LBNE prototype cryostat exceeds goals

PPD technician John Najdzion, standing atop the LBNE 35-ton prototype cryostat, works on the piping for the cryogenic systems. Photo: David Montanari, PPD

“We’re cold, we’re full, and the purity numbers are a success.”

Barry Norris, the LBNE cryostat and cryogenic systems manager, thus summed up the just-completed first phase of testing for the 35-ton LBNE prototype cryostat.

As reported in May 2013, the 35-ton cryostat was constructed to demonstrate that a non-evacuable “membrane” cryostat, the type chosen for the LBNE far detector, can satisfy the less-than-200-parts-per-trillion (ppt) requirement on oxygen contamination of the liquid argon in the detector and maintain that level stably.

On Dec. 20, during a marathon 36-hour session, PPD engineers David Montanari and Terry Tope cooled down the membrane cryostat — slowly and smoothly — to 110 Kelvin (-262 F), at which point they commenced the transfer of about 5,000 gallons liquid argon, maintained at about 89 K (-299 F), from the Liquid-Argon Purity Demonstrator to the 35-ton cryostat. (View a video of liquid argon in the cryostat.) By the end of this session, the team was able to verify that the systems for purifying, recirculating and recondensing the argon were working properly and to begin the purity testing.

“It is an excellent Christmas present,” said LBNE Co-spokesperson Milind Diwan of Brookhaven National Laboratory in congratulating the team. He recognized the accomplishment that the cryostat, the systems that function in and around it, and the connections to and from these systems satisfy the very stringent requirements on placed on them in regards to purity, leakage and electronic noise placed on them.

PPD scientist Alan Hahn ran the argon purity tests, in which he measured the lifetime of ionization electrons traveling through the argon, accelerated by an electric field. Purer argon has fewer contaminants present to intercept the electrons, therefore they can travel for longer times, on average. Hahn measured electron lifetimes to be between 2.5 and 3 milliseconds, nearly twice the goal of 1.5 milliseconds, corresponding to an oxygen contamination of only 100-120 ppt.

Following the success of this test, the cryogenics team, Tope and PPD Engineer Mark Adamowski will continue to tweak the knobs and levers for another two weeks, studying and improving the system in preparation for a second phase of testing.

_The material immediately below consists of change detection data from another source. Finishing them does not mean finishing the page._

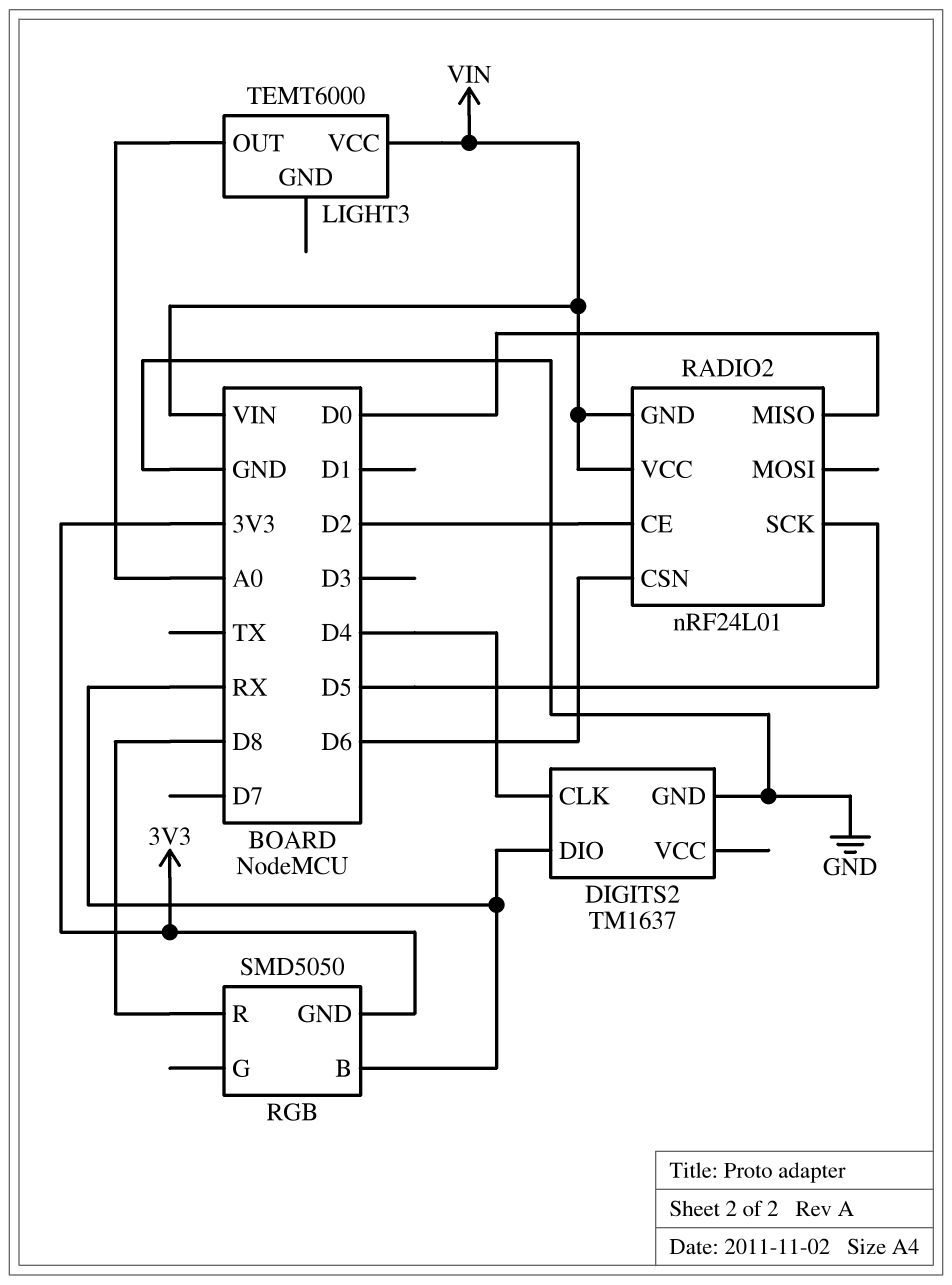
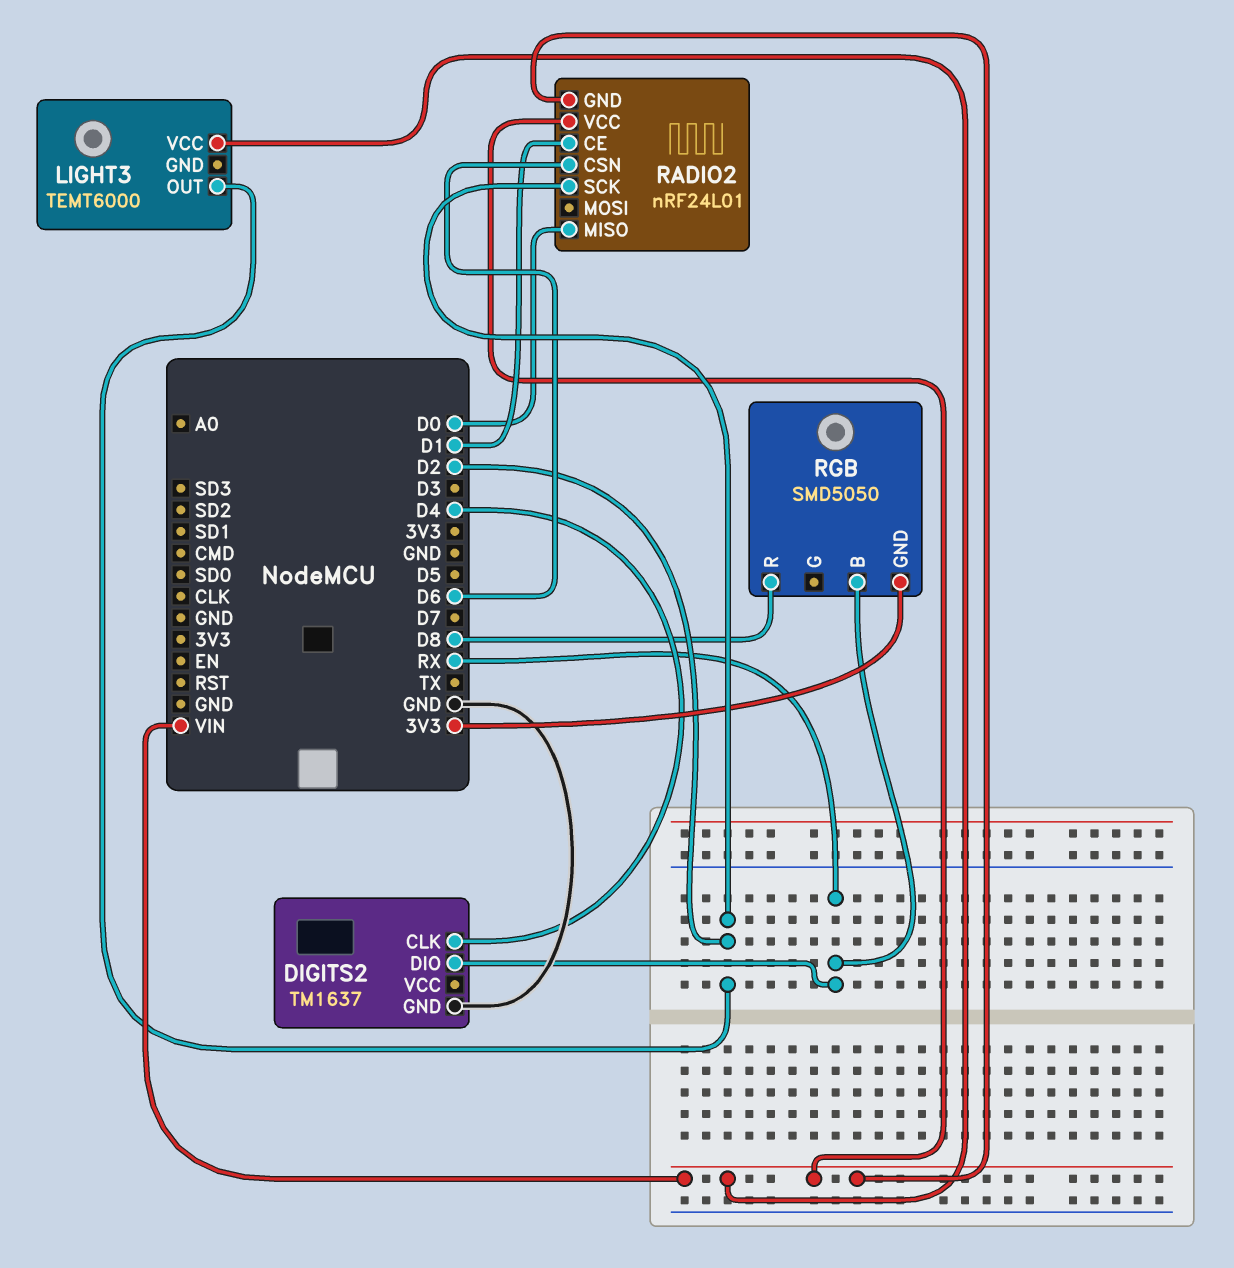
LIGHT3 pin OUT: A0 -> D2
RADIO2 pin CE: D2 -> D1
RADIO2 pin SCK: D5 -> D2

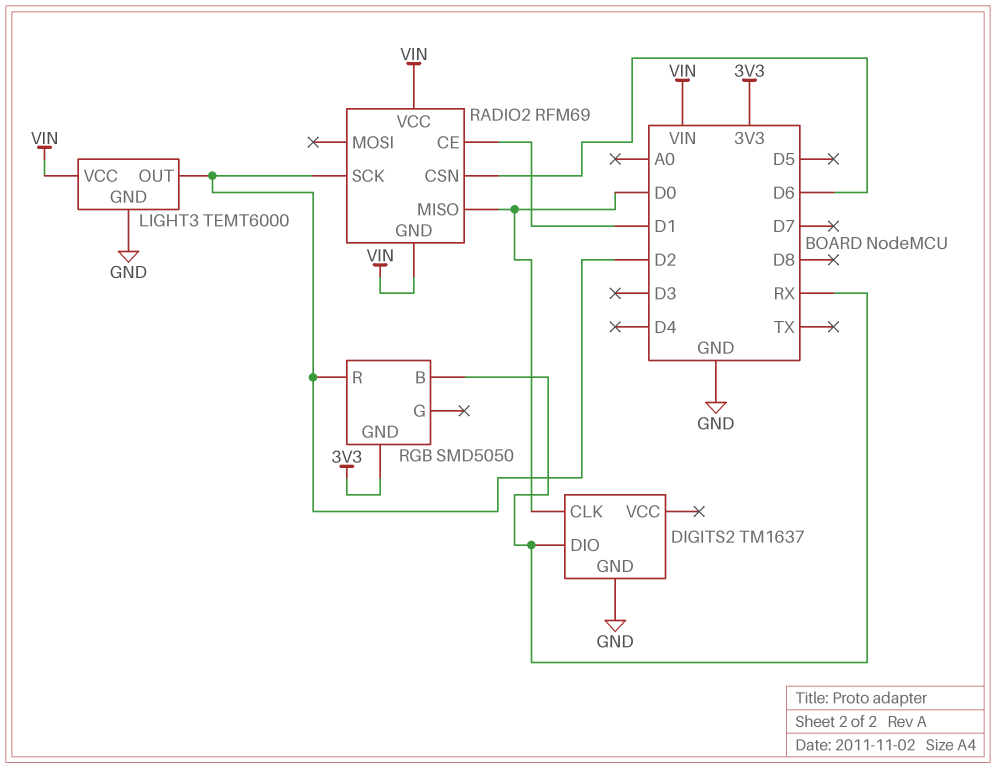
DIGITS2 pin CLK: D4 -> D0
LIGHT3 pin GND: none -> GND
RADIO2: nRF24L01 -> RFM69
RGB pin R: D8 -> D2

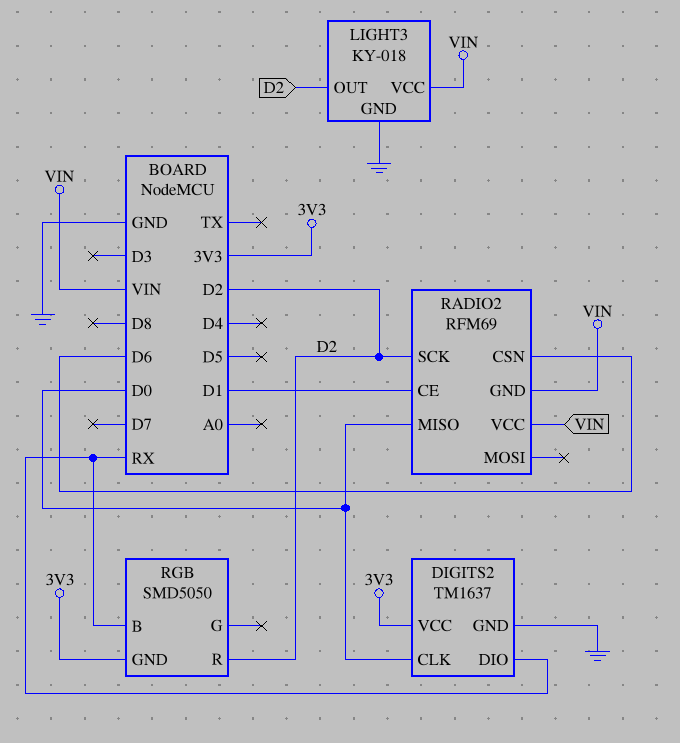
DIGITS2 pin VCC: none -> 3V3
LIGHT3: TEMT6000 -> KY-018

The Phase II testing program, scheduled to take place at the end of 2014, will focus on the performance of active detector elements placed directly in the volume of liquid argon.

“The 35-ton cryostat operation proves that very large liquid-argon detectors can be built using industry-standard liquefied natural gas technology,” said LBNE Far-Detector Project Manager Jim Stewart of Brookhaven National Laboratory. “This working prototype is a significant milestone toward clearing the way for the LBNE far detector as a next-generation neutrino detector.”